What you have to do |
Print every entry again exactly, with no pictures.

[[ Source data, beginning ]]

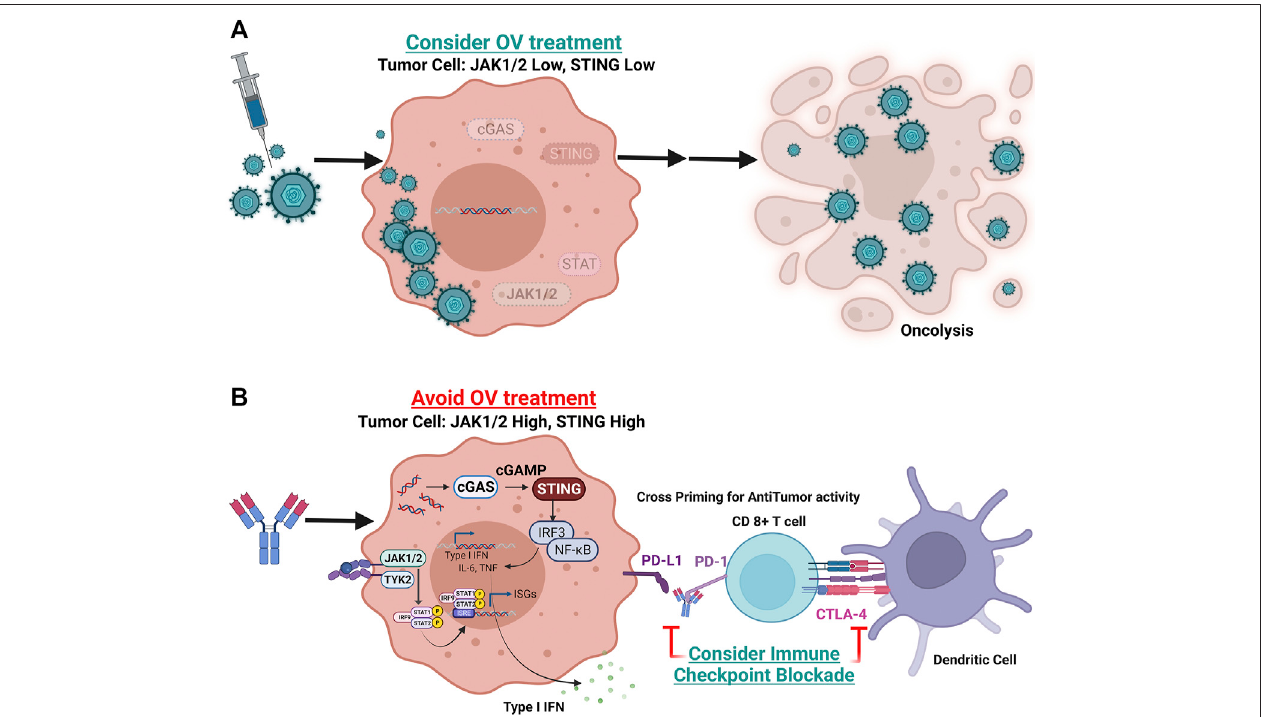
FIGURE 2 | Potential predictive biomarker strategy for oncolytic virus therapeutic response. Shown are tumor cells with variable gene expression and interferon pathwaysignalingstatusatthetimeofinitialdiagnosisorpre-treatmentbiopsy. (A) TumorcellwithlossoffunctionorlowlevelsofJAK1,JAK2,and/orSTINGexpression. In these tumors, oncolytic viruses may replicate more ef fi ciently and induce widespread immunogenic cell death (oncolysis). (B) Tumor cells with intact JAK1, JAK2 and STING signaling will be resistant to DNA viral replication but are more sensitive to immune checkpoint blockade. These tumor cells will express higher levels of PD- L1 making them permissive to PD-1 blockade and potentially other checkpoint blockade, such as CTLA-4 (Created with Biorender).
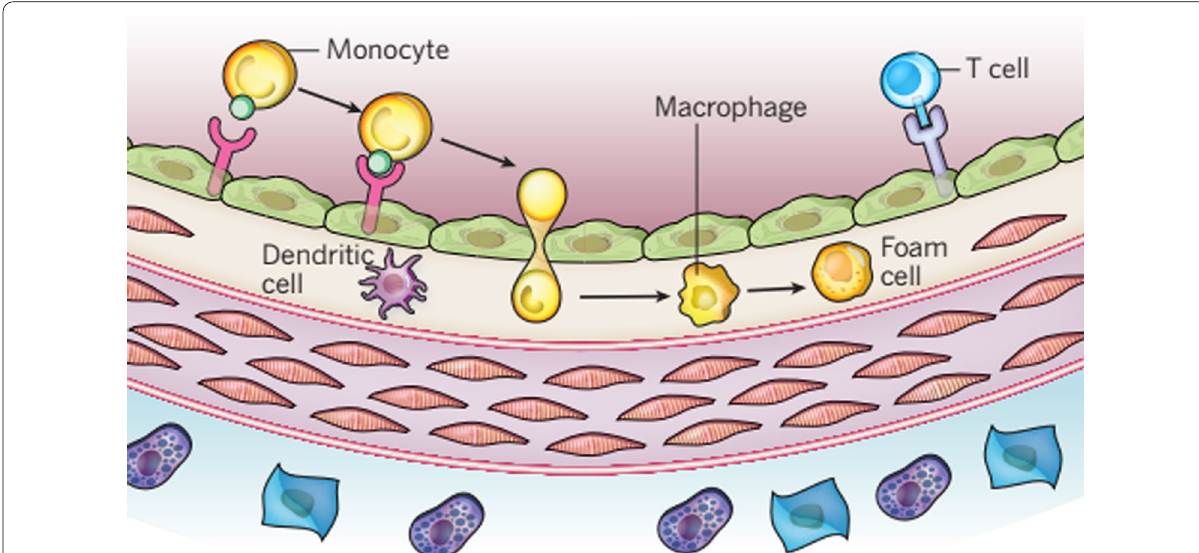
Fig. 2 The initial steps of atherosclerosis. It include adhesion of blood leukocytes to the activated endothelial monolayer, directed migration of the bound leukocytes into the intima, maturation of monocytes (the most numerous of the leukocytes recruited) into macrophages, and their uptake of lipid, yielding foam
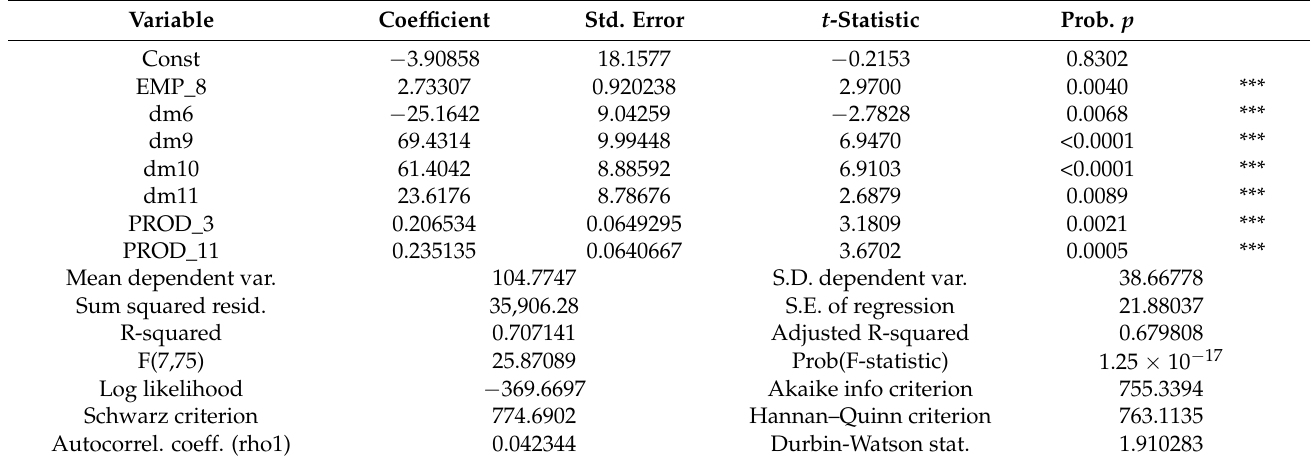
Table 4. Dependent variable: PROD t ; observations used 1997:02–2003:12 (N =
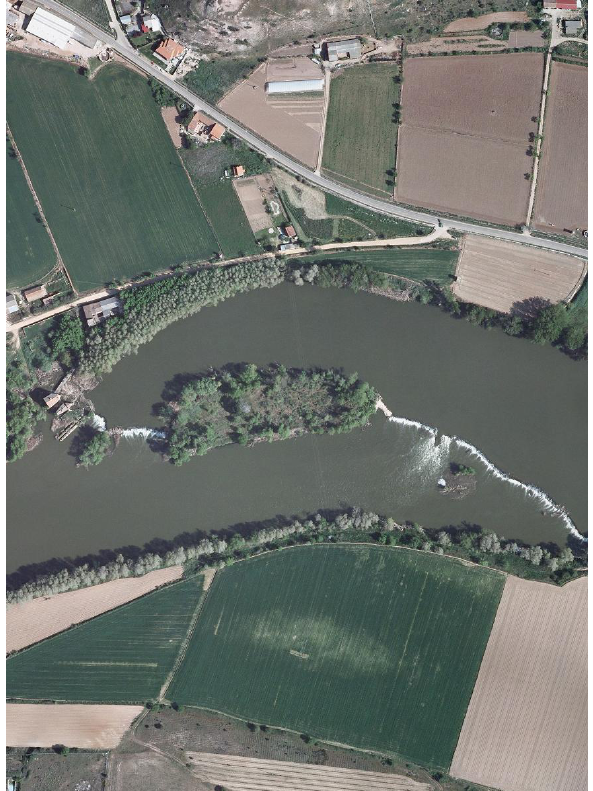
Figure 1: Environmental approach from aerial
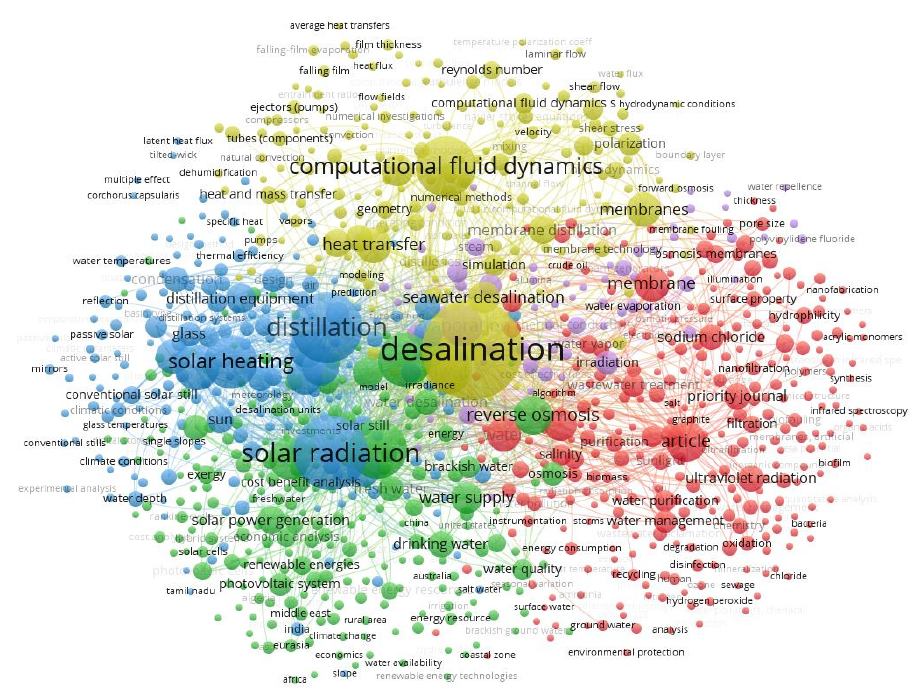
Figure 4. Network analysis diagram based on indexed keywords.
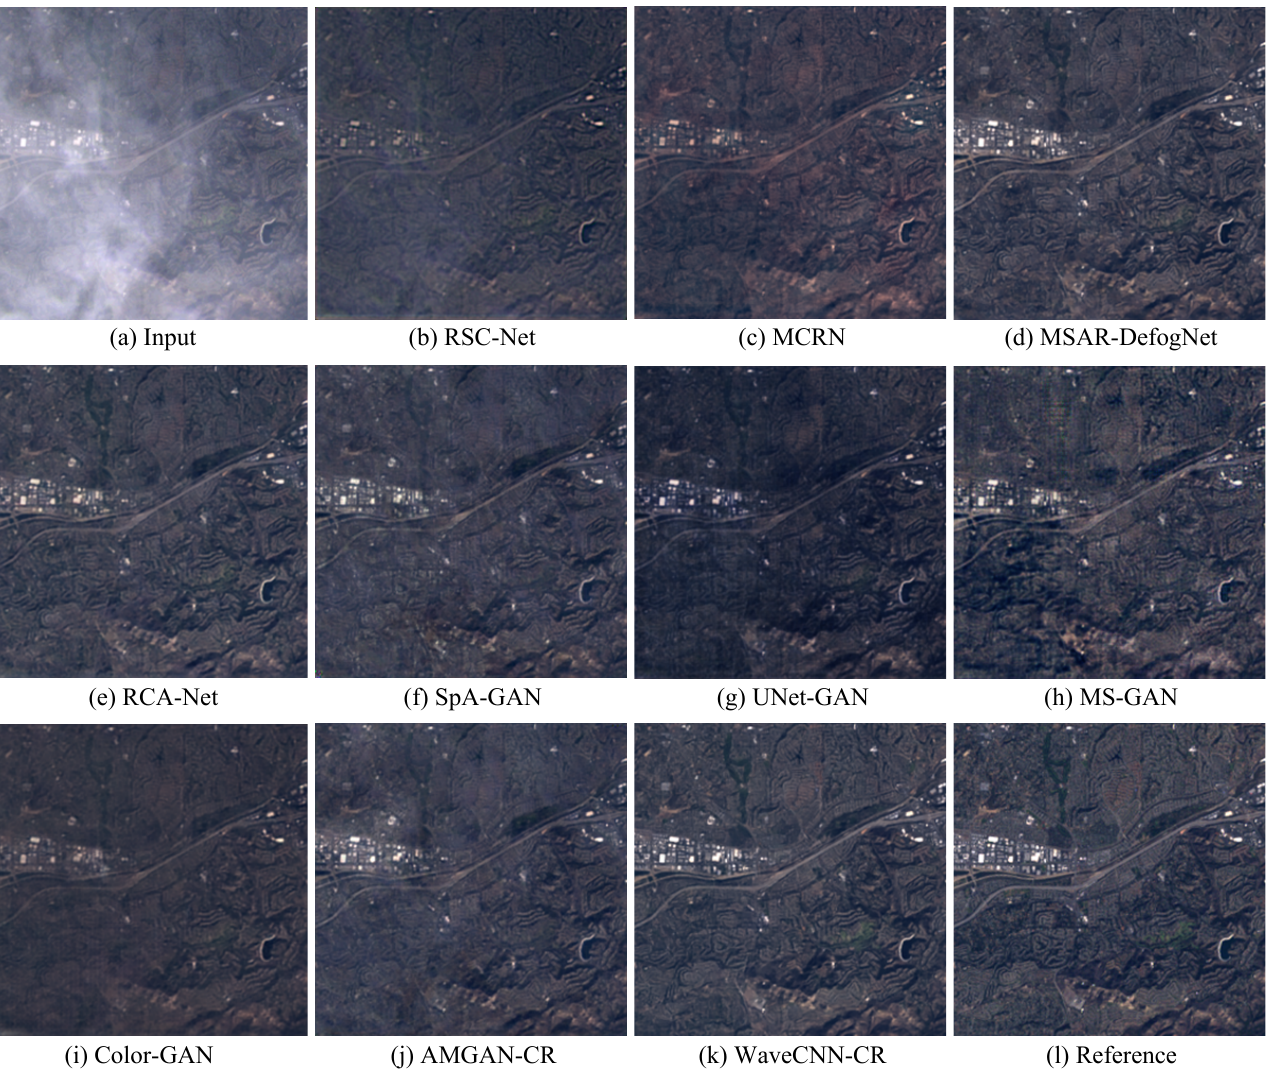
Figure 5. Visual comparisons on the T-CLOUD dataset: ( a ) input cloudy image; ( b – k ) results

[[ Source data, end ]]

Solution to the exercise |
FIGURE 2 | Potential predictive biomarker strategy for oncolytic virus therapeutic response. Shown are tumor cells with variable gene expression and interferon pathwaysignalingstatusatthetimeofinitialdiagnosisorpre-treatmentbiopsy. (A) TumorcellwithlossoffunctionorlowlevelsofJAK1,JAK2,and/orSTINGexpression. In these tumors, oncolytic viruses may replicate more ef fi ciently and induce widespread immunogenic cell death (oncolysis). (B) Tumor cells with intact JAK1, JAK2 and STING signaling will be resistant to DNA viral replication but are more sensitive to immune checkpoint blockade. These tumor cells will express higher levels of PD- L1 making them permissive to PD-1 blockade and potentially other checkpoint blockade, such as CTLA-4 (Created with Biorender).
Fig. 2 The initial steps of atherosclerosis. It include adhesion of blood leukocytes to the activated endothelial monolayer, directed migration of the bound leukocytes into the intima, maturation of monocytes (the most numerous of the leukocytes recruited) into macrophages, and their uptake of lipid, yielding foam
Table 4. Dependent variable: PROD t ; observations used 1997:02–2003:12 (N =
Figure 1: Environmental approach from aerial
Figure 4. Network analysis diagram based on indexed keywords.
Figure 5. Visual comparisons on the T-CLOUD dataset: ( a ) input cloudy image; ( b – k ) results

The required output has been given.